Due to the spread of the disease, Tokyo authorities have been undertaking disinfection works, closing the popular Yoyogi Park and Shinjuku Central Park. Restrictions have also been placed on visits to Aoyama Park, Sotobori Park and Meiji Jingu Gaien Park. Now the health ministry says a case of dengue fever is now suspected in Tokyo’s Sumida Ward, relatively far from the suspected epicenter of a recent outbreak of the disease. 

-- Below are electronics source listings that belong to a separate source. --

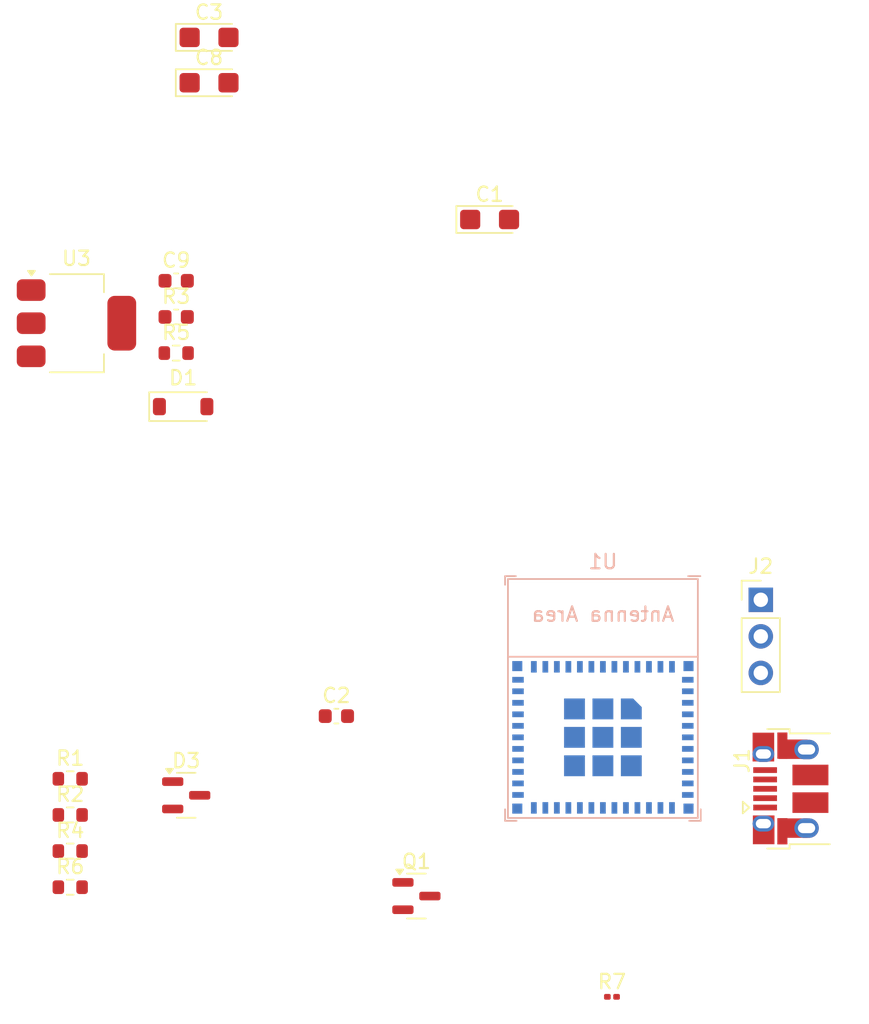
<source format=kicad_pcb>
(kicad_pcb
	(version 20240108)
	(generator "pcbnew")
	(generator_version "8.0")
	(general
		(thickness 1.6)
		(legacy_teardrops no)
	)
	(paper "A4")
	(layers
		(0 "F.Cu" signal)
		(31 "B.Cu" signal)
		(32 "B.Adhes" user "B.Adhesive")
		(33 "F.Adhes" user "F.Adhesive")
		(34 "B.Paste" user)
		(35 "F.Paste" user)
		(36 "B.SilkS" user "B.Silkscreen")
		(37 "F.SilkS" user "F.Silkscreen")
		(38 "B.Mask" user)
		(39 "F.Mask" user)
		(40 "Dwgs.User" user "User.Drawings")
		(41 "Cmts.User" user "User.Comments")
		(42 "Eco1.User" user "User.Eco1")
		(43 "Eco2.User" user "User.Eco2")
		(44 "Edge.Cuts" user)
		(45 "Margin" user)
		(46 "B.CrtYd" user "B.Courtyard")
		(47 "F.CrtYd" user "F.Courtyard")
		(48 "B.Fab" user)
		(49 "F.Fab" user)
		(50 "User.1" user)
		(51 "User.2" user)
		(52 "User.3" user)
		(53 "User.4" user)
		(54 "User.5" user)
		(55 "User.6" user)
		(56 "User.7" user)
		(57 "User.8" user)
		(58 "User.9" user)
	)
	(setup
		(pad_to_mask_clearance 0)
		(allow_soldermask_bridges_in_footprints no)
		(pcbplotparams
			(layerselection 0x00010fc_ffffffff)
			(plot_on_all_layers_selection 0x0000000_00000000)
			(disableapertmacros no)
			(usegerberextensions no)
			(usegerberattributes yes)
			(usegerberadvancedattributes yes)
			(creategerberjobfile yes)
			(dashed_line_dash_ratio 12.000000)
			(dashed_line_gap_ratio 3.000000)
			(svgprecision 4)
			(plotframeref no)
			(viasonmask no)
			(mode 1)
			(useauxorigin no)
			(hpglpennumber 1)
			(hpglpenspeed 20)
			(hpglpendiameter 15.000000)
			(pdf_front_fp_property_popups yes)
			(pdf_back_fp_property_popups yes)
			(dxfpolygonmode yes)
			(dxfimperialunits yes)
			(dxfusepcbnewfont yes)
			(psnegative no)
			(psa4output no)
			(plotreference yes)
			(plotvalue yes)
			(plotfptext yes)
			(plotinvisibletext no)
			(sketchpadsonfab no)
			(subtractmaskfromsilk no)
			(outputformat 1)
			(mirror no)
			(drillshape 1)
			(scaleselection 1)
			(outputdirectory "")
		)
	)
	(net 0 "")
	(net 1 "+3.3V")
	(net 2 "GND")
	(net 3 "Net-(Q1-B)")
	(net 4 "Net-(D1-K)")
	(net 5 "+5V")
	(net 6 "unconnected-(U1-NC-Pad32)")
	(net 7 "unconnected-(U1-NC-Pad10)")
	(net 8 "unconnected-(U1-NC-Pad34)")
	(net 9 "unconnected-(U1-NC-Pad25)")
	(net 10 "unconnected-(U1-GPIO6-Pad20)")
	(net 11 "unconnected-(U1-NC-Pad24)")
	(net 12 "unconnected-(U1-NC-Pad4)")
	(net 13 "unconnected-(U1-GPIO20{slash}U0RXD-Pad30)")
	(net 14 "unconnected-(U1-NC-Pad35)")
	(net 15 "Net-(U1-EN{slash}CHIP_PU)")
	(net 16 "unconnected-(U1-NC-Pad29)")
	(net 17 "unconnected-(U1-GPIO5{slash}ADC2_CH0-Pad19)")
	(net 18 "Net-(U1-GPIO8)")
	(net 19 "unconnected-(U1-GPIO3{slash}ADC1_CH3-Pad6)")
	(net 20 "unconnected-(U1-NC-Pad9)")
	(net 21 "unconnected-(U1-GPIO2{slash}ADC1_CH2-Pad5)")
	(net 22 "unconnected-(U1-GPIO21{slash}U0TXD-Pad31)")
	(net 23 "unconnected-(U1-NC-Pad15)")
	(net 24 "Net-(U1-GPIO19{slash}USB_D+)")
	(net 25 "unconnected-(U1-GPIO1{slash}ADC1_CH1{slash}XTAL_32K_N-Pad13)")
	(net 26 "unconnected-(U1-NC-Pad17)")
	(net 27 "unconnected-(U1-NC-Pad33)")
	(net 28 "unconnected-(U1-NC-Pad7)")
	(net 29 "unconnected-(U1-GPIO0{slash}ADC1_CH0{slash}XTAL_32K_P-Pad12)")
	(net 30 "unconnected-(U1-GPIO4{slash}ADC1_CH4-Pad18)")
	(net 31 "unconnected-(U1-NC-Pad28)")
	(net 32 "Net-(U1-GPIO18{slash}USB_D-)")
	(net 33 "unconnected-(U1-GPIO9-Pad23)")
	(net 34 "unconnected-(U1-GPIO7-Pad21)")
	(net 35 "Net-(J1-VBUS)")
	(net 36 "+12V")
	(net 37 "Net-(J1-D+)")
	(net 38 "Net-(J1-D-)")
	(net 39 "Net-(J2-Pin_2)")
	(net 40 "Net-(U3-GND)")
	(net 41 "unconnected-(J1-Shield-Pad6)")
	(net 42 "unconnected-(J1-ID-Pad4)")
	(net 43 "Net-(U1-GPIO10)")
	(footprint "Capacitor_Tantalum_SMD:CP_EIA-3216-10_Kemet-I" (layer "F.Cu") (at 138.15 20.85))
	(footprint "Capacitor_SMD:C_0603_1608Metric" (layer "F.Cu") (at 135.865 37.76))
	(footprint "Connector_PinHeader_2.54mm:PinHeader_1x03_P2.54mm_Vertical" (layer "F.Cu") (at 176.5 59.92))
	(footprint "Capacitor_SMD:C_0603_1608Metric" (layer "F.Cu") (at 135.865 40.27))
	(footprint "Package_TO_SOT_SMD:SOT-223-3_TabPin2" (layer "F.Cu") (at 128.935 40.705))
	(footprint "Package_TO_SOT_SMD:SOT-23" (layer "F.Cu") (at 136.5625 73.5))
	(footprint "Package_TO_SOT_SMD:SOT-23" (layer "F.Cu") (at 152.5625 80.5))
	(footprint "Resistor_SMD:R_0603_1608Metric" (layer "F.Cu") (at 128.5 79.885))
	(footprint "Resistor_SMD:R_0603_1608Metric" (layer "F.Cu") (at 128.5 77.375))
	(footprint "Diode_SMD:D_SOD-123" (layer "F.Cu") (at 136.35 46.5))
	(footprint "Resistor_SMD:R_0603_1608Metric" (layer "F.Cu") (at 128.5 72.355))
	(footprint "Resistor_SMD:R_0603_1608Metric" (layer "F.Cu") (at 128.5 74.865))
	(footprint "Capacitor_Tantalum_SMD:CP_EIA-3216-10_Kemet-I" (layer "F.Cu") (at 157.65 33.5))
	(footprint "Resistor_SMD:R_0201_0603Metric" (layer "F.Cu") (at 166.155 87.5))
	(footprint "Capacitor_Tantalum_SMD:CP_EIA-3216-10_Kemet-I" (layer "F.Cu") (at 138.15 24))
	(footprint "Capacitor_SMD:C_0603_1608Metric" (layer "F.Cu") (at 147 68))
	(footprint "Resistor_SMD:R_0603_1608Metric" (layer "F.Cu") (at 135.865 42.78))
	(footprint "Connector_USB:USB_Micro-B_Amphenol_10103594-0001LF_Horizontal" (layer "F.Cu") (at 178.565 73.025 90))
	(footprint "PCM_Espressif:ESP32-C3-MINI-1" (layer "B.Cu") (at 165.525 66.775 180))
)
</source>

Japan is not alone - the fever is spreading around Asia, and on Friday in China, medical authorities in heavily-populated Guangdong Province reported a spike in infections, from 6,083 to 8,273, in just two days.  This year's outbreak is 14 times greater than last year, a result, medical authorities say, of heavy rains across southern China. With larger amounts of standing water, the breeding ground for the disease-carrying Aedes aegypti mosquitoes, insect numbers have exploded.  


Spread by mosquitoes, dengue is one of the leading causes of death in the tropics.  The dengue virus is transmitted by tiger mosquitoes — whose habitat in Japan ranges as far north as Tohoku. If they bite infected people, the virus multiplies inside them and gets transmitted to other people when the mosquitoes bite them. Also known as "breakbone disease" for the extreme joint pain it induces, pain behind the eyes, rashes, easy bruising, and headaches are hallmarks of infection. A more extreme variant of the virus, dengue hemmorhagic fever, causes vomiting of blood and is often fatal. Every year, around 50 to 100 million dengue infections are registered all over the world with a mortality rate of around 2.5 percent.  


There is no immunization or specific treatment for dengue fever. Fortunately, there is hope:  the Japanese pharmaceutical company Takeda is developing a vaccine against dengue fever that is expected to be marketed in 2017.  The vaccine, still in an experimental phase, uses a live weakened virus of the mosquito-borne disease and is the work of the US company Inviragen which was acquired by Takeda in 2013.  French pharmaceutical company Sanofi is also developing a vaccine against dengue which is already in its final stage of testing with an estimated release date of 2015.  


In addition, a low-priced device that can collect up to 500 mosquitoes in three hours has been developed by a former university professor in Nagoya that only costs 3,000 yen.  The black, triangular-shaped device measures about 40 cm long and is made from waterproof plastic cardboard. To a mosquito, the shape of the device resembles a crouched dog or cat.  It has a replaceable adhesive sheet attached to its surface that emits a smell similar to animals or human beings, drawing and trapping mosquitoes.  Since the summer people have already purchased 500 of the item.  Most experts believe that the only way to successfully stop this disease is to control mosquito populations and reduce the amount of people exposed to and bitten by tiger mosquitos.